Count the lines in the listing that contain the string "shelving", and give only the number.

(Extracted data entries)
______________________________

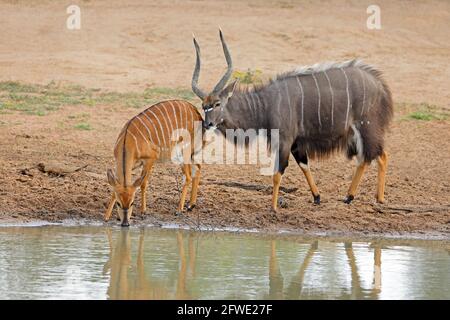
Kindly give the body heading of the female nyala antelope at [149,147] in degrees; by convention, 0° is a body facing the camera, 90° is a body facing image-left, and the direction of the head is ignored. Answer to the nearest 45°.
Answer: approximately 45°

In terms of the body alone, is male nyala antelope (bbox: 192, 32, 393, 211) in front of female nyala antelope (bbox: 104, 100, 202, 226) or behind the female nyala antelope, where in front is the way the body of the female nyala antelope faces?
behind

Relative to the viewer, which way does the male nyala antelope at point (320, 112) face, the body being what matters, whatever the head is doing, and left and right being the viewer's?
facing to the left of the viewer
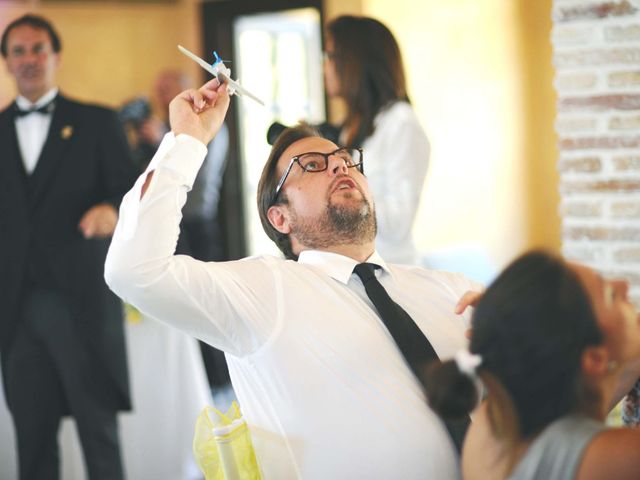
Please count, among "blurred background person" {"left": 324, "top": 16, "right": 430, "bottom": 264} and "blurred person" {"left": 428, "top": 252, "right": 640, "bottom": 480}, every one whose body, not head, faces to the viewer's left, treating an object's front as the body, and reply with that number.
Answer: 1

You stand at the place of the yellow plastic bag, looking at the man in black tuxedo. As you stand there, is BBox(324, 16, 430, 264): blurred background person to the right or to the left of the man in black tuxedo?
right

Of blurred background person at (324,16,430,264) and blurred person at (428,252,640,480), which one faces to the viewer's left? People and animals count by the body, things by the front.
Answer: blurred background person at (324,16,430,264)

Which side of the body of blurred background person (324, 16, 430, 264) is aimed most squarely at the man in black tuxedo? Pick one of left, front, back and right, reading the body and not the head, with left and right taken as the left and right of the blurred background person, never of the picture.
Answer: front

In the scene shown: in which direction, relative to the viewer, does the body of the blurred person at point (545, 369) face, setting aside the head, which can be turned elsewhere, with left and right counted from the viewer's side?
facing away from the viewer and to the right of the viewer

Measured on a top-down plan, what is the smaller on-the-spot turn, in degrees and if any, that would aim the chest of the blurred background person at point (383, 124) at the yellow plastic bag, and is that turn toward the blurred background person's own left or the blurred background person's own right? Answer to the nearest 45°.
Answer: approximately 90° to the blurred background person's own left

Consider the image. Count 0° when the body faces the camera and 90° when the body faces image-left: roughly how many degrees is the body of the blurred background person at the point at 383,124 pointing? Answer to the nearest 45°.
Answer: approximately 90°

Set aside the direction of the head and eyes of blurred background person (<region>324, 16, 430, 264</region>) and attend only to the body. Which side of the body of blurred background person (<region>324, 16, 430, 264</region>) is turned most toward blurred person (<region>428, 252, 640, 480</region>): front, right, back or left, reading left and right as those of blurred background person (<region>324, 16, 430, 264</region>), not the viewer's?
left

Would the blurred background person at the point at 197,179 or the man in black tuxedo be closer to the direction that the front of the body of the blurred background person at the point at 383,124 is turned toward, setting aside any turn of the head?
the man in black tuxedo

______________________________

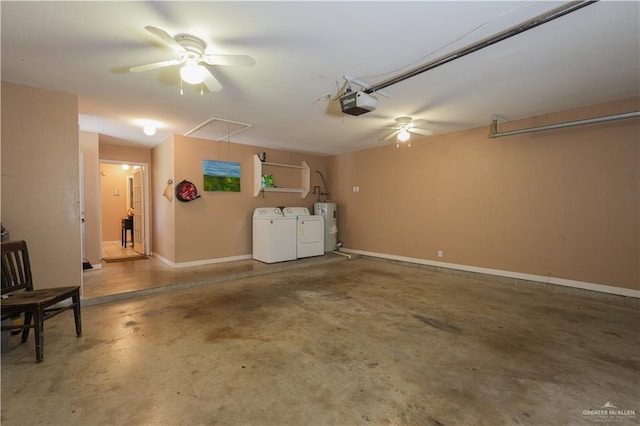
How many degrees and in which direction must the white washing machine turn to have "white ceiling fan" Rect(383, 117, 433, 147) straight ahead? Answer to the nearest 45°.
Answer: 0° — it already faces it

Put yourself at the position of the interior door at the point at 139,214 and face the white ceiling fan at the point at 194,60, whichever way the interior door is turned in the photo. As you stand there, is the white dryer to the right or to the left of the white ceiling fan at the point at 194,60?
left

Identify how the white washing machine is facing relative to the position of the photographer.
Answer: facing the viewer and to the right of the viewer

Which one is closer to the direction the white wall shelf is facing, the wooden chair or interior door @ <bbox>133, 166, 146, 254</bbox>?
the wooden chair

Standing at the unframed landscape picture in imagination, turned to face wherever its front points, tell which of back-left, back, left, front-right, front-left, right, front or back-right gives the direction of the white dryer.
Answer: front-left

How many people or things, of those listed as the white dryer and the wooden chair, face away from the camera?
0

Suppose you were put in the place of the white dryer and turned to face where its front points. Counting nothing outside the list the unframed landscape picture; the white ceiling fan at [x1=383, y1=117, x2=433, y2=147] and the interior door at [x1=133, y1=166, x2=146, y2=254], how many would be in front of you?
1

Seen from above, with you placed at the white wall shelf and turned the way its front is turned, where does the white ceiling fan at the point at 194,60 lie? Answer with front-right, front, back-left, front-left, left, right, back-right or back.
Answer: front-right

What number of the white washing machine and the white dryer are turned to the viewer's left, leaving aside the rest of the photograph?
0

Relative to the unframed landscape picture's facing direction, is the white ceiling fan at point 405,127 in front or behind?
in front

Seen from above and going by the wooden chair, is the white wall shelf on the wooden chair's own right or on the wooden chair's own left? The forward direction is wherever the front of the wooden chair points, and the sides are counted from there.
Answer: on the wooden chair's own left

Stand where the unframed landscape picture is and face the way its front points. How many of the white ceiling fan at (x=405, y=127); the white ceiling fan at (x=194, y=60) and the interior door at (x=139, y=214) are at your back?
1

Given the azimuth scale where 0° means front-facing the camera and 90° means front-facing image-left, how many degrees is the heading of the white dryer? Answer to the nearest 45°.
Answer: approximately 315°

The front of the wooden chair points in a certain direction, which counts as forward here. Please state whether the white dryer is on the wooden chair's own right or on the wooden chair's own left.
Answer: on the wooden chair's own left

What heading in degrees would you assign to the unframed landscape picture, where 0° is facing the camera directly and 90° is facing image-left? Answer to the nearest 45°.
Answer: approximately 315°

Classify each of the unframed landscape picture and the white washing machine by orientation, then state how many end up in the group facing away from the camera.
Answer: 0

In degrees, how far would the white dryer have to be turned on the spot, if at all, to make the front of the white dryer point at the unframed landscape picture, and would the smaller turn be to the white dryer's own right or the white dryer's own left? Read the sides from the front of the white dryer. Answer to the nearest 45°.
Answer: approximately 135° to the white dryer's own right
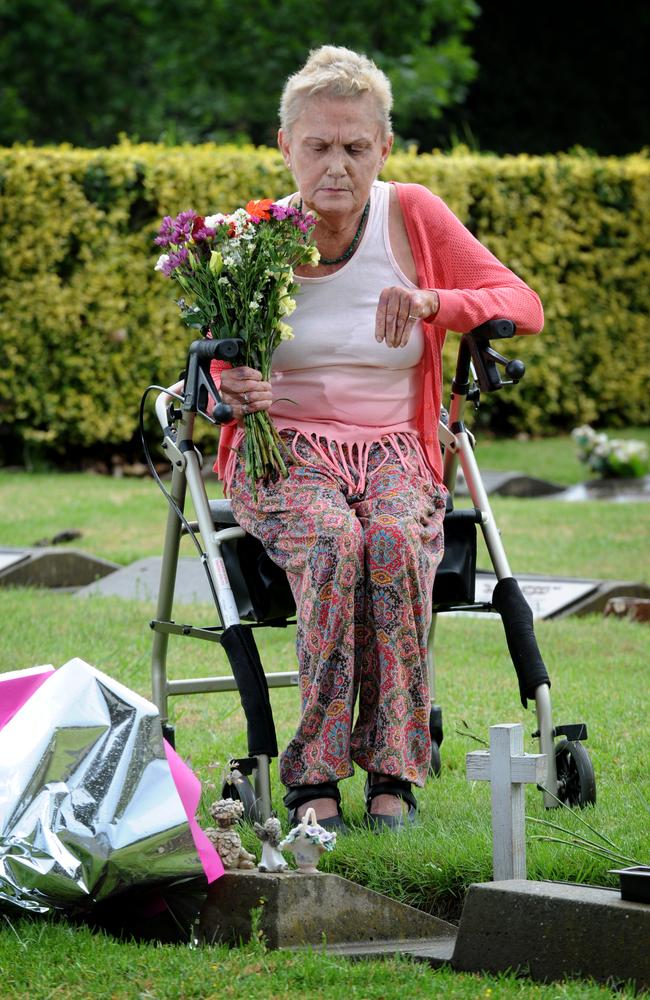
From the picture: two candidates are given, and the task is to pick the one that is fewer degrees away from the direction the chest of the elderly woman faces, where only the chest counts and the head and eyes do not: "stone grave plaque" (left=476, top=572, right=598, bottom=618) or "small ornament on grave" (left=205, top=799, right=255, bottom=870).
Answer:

______________________________

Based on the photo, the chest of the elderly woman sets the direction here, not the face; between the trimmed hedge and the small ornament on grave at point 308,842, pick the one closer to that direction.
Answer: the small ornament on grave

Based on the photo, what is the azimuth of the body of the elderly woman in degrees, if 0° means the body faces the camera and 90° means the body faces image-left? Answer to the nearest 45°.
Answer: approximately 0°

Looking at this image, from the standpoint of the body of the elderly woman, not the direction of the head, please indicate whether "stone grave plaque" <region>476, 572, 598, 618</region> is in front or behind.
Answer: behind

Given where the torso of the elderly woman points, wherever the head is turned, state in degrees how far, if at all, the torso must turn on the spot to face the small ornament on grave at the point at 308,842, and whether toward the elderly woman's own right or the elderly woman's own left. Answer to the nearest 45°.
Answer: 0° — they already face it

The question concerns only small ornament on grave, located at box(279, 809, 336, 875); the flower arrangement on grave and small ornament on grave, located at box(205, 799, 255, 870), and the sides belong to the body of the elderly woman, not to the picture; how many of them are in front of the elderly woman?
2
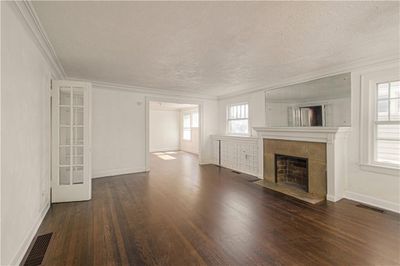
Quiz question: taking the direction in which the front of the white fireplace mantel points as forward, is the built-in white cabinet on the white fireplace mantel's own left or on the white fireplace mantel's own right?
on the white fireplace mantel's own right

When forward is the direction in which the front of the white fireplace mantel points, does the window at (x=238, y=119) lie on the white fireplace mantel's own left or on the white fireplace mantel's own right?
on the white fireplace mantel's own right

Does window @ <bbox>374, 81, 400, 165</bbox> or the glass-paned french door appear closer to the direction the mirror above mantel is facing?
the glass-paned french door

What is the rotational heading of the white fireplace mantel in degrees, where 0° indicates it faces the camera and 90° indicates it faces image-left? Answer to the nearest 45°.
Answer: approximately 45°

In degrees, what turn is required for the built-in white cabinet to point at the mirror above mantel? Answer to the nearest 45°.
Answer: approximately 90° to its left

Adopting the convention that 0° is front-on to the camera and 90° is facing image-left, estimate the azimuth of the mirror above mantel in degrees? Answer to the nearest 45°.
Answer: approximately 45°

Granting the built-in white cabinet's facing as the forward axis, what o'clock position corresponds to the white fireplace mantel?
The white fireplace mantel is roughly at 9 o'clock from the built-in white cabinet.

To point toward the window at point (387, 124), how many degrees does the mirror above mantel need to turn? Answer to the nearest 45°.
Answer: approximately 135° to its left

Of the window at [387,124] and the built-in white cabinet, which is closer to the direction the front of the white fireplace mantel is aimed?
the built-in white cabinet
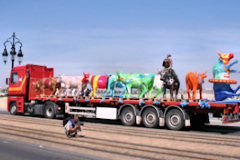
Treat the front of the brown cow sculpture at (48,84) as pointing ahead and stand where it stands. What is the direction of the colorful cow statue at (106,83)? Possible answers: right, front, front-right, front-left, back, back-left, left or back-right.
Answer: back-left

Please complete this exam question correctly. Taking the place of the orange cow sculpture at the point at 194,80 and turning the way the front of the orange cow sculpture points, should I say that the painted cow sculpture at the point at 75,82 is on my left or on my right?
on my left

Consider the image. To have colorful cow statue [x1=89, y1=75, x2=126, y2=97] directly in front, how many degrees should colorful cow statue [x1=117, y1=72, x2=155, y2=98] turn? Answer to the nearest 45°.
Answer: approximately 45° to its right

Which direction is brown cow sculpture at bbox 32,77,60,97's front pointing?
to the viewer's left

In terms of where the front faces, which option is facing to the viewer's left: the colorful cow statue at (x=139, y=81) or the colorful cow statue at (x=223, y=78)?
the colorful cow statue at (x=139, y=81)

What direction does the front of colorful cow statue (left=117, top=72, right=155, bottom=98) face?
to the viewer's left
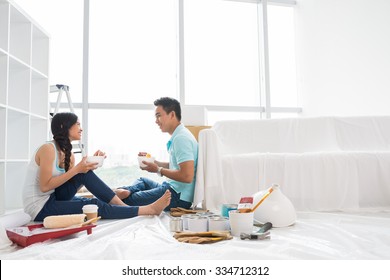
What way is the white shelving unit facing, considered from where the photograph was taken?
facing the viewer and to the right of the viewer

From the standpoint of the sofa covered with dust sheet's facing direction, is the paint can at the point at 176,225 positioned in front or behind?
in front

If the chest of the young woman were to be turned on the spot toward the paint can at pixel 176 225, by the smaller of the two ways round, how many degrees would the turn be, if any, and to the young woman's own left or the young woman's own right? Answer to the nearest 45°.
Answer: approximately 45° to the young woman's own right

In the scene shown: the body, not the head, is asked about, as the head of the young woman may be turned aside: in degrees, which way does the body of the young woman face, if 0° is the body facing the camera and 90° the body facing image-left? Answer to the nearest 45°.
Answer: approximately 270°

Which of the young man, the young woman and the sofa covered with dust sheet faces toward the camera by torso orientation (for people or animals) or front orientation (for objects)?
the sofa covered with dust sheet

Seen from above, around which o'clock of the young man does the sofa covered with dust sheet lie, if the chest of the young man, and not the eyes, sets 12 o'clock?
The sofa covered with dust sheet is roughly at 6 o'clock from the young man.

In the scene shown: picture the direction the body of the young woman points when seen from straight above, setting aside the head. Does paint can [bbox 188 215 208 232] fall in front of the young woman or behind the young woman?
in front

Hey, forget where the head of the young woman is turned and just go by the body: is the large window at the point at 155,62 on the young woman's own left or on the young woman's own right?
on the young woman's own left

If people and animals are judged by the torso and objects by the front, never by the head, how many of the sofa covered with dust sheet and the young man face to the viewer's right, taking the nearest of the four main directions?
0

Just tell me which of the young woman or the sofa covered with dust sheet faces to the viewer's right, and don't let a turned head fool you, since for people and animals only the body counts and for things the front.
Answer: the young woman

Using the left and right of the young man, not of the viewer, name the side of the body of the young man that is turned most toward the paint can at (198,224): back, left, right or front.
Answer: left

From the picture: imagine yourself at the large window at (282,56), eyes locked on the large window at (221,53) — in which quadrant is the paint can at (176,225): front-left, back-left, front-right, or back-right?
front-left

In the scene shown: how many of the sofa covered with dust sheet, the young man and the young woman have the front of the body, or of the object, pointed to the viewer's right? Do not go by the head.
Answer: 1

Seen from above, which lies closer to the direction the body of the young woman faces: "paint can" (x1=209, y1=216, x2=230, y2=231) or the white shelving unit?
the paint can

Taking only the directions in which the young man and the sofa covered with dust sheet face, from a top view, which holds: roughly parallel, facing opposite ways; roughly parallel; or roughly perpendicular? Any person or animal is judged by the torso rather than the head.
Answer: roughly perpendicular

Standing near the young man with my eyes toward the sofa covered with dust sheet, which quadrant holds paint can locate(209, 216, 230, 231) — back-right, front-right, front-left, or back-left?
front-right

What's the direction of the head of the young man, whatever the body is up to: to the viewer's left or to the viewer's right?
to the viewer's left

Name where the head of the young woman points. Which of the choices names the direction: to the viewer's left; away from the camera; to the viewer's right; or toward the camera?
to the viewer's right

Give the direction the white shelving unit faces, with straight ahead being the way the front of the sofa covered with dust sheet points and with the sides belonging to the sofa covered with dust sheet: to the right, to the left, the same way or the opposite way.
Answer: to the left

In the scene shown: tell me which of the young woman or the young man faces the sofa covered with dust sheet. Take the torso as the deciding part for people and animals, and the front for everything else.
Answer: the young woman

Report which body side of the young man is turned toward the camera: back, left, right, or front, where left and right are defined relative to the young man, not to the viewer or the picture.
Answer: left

______________________________

Result for this task - 3